— Provided passage —
Faith, Doubt, and Courage in 15 Great People of Faith

And What We Can Learn from Them
By John R. Tyson

Abingdon Press

Copyright © 2008 The United Methodist Publishing House
All right reserved.

ISBN: 978-0-687-64726-2

Chapter One

Vibia Perpetua (ca. 181–203)

Faith and Courage

We sometimes feel that we are forced to make hard decisions because of our Christian faith. "Should I attend that movie?" "Can I continue my friendship with this person even though he or she involves me in feelings or actions that are inconsistent with my faith?" These sorts of situations, however, pale in comparison to the challenges the early Christians faced. In the reading that follows, an early Christian named Perpetua finds herself in the midst of a tragic dilemma. Her story, because it is so tragic, is quite challenging to the modern reader. But it also offers us a powerful example of how faith can triumph over doubt and express itself in courage.

— Exercise tasks —
(1) In the book excerpt, what years are given for Vibia Perpetua?
(2) Summarize the book excerpt in two sentences.
(3) Return the part of the book excerpt between "Vibia Perpetua (ca." and "itself in courage.", inclusive, copied word for word.

— Entries —
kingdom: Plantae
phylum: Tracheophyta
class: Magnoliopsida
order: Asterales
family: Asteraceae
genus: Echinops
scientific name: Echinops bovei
---
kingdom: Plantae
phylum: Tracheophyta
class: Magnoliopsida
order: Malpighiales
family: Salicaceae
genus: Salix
--
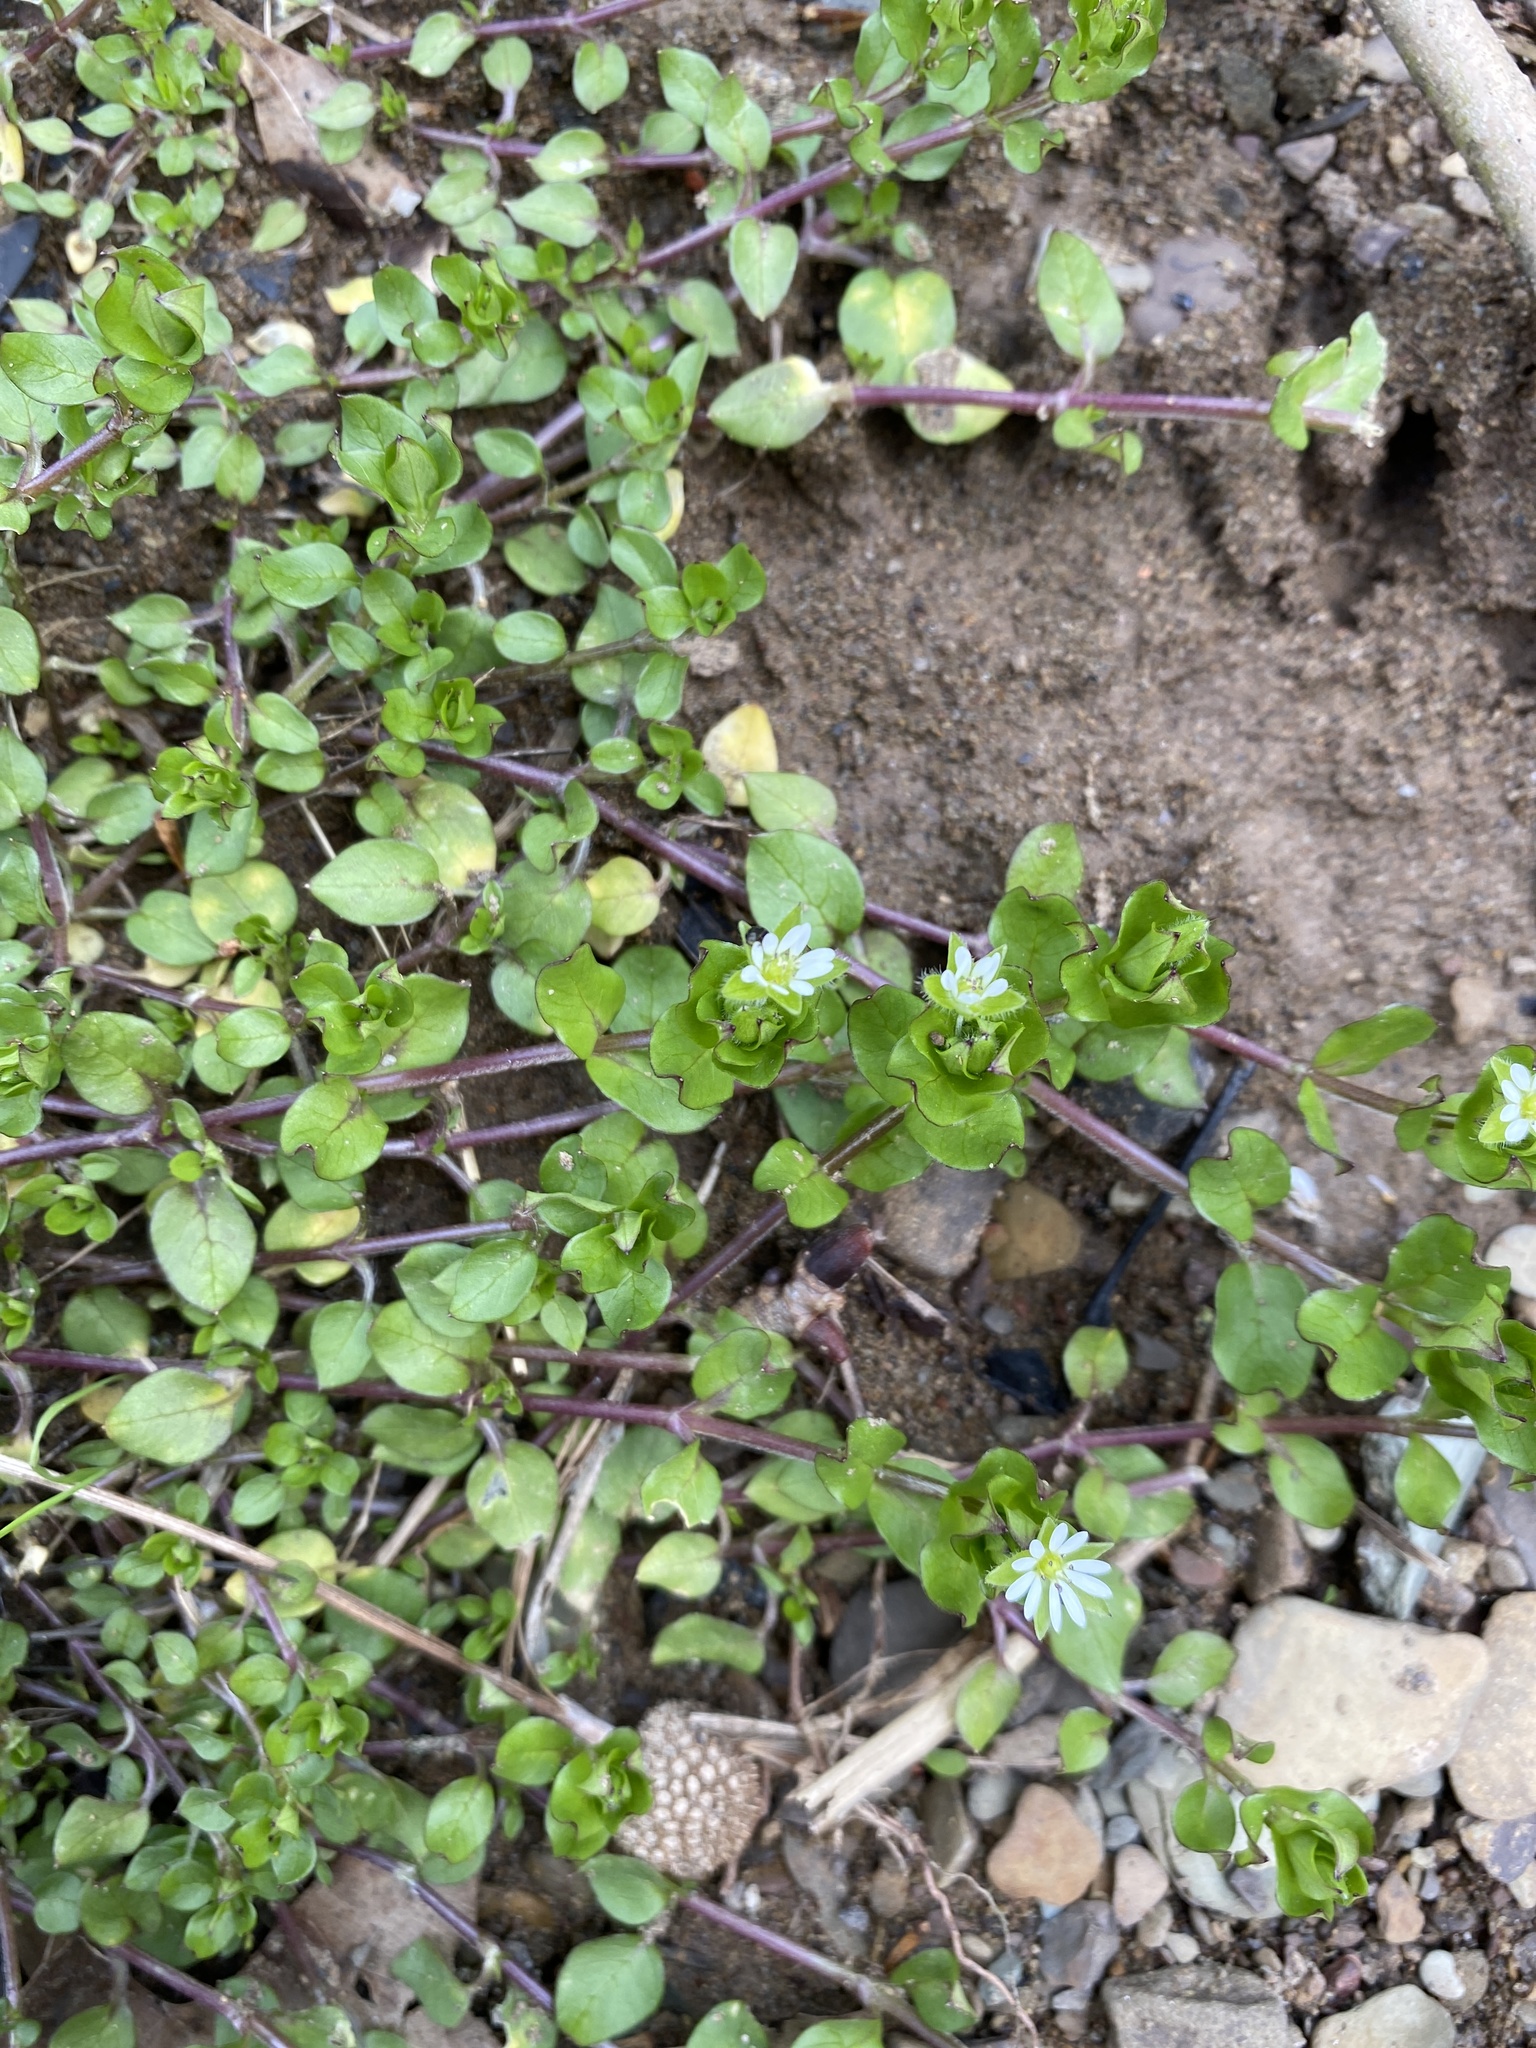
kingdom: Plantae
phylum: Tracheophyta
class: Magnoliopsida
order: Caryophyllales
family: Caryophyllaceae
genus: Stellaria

— Written responses —
(1) About 181 to 203 (ca. 181–203).

(2) This opening of John R. Tyson's book, published by Abingdon Press, begins a chapter on Vibia Perpetua under the theme of faith and courage. It says that the hard choices modern Christians face pale beside the challenges early Christians met, and it presents Perpetua's tragic dilemma as a powerful example of faith triumphing over doubt and expressing itself in courage.

(3)
Vibia Perpetua (ca. 181–203)

Faith and Courage

We sometimes feel that we are forced to make hard decisions because of our Christian faith. "Should I attend that movie?" "Can I continue my friendship with this person even though he or she involves me in feelings or actions that are inconsistent with my faith?" These sorts of situations, however, pale in comparison to the challenges the early Christians faced. In the reading that follows, an early Christian named Perpetua finds herself in the midst of a tragic dilemma. Her story, because it is so tragic, is quite challenging to the modern reader. But it also offers us a powerful example of how faith can triumph over doubt and express itself in courage.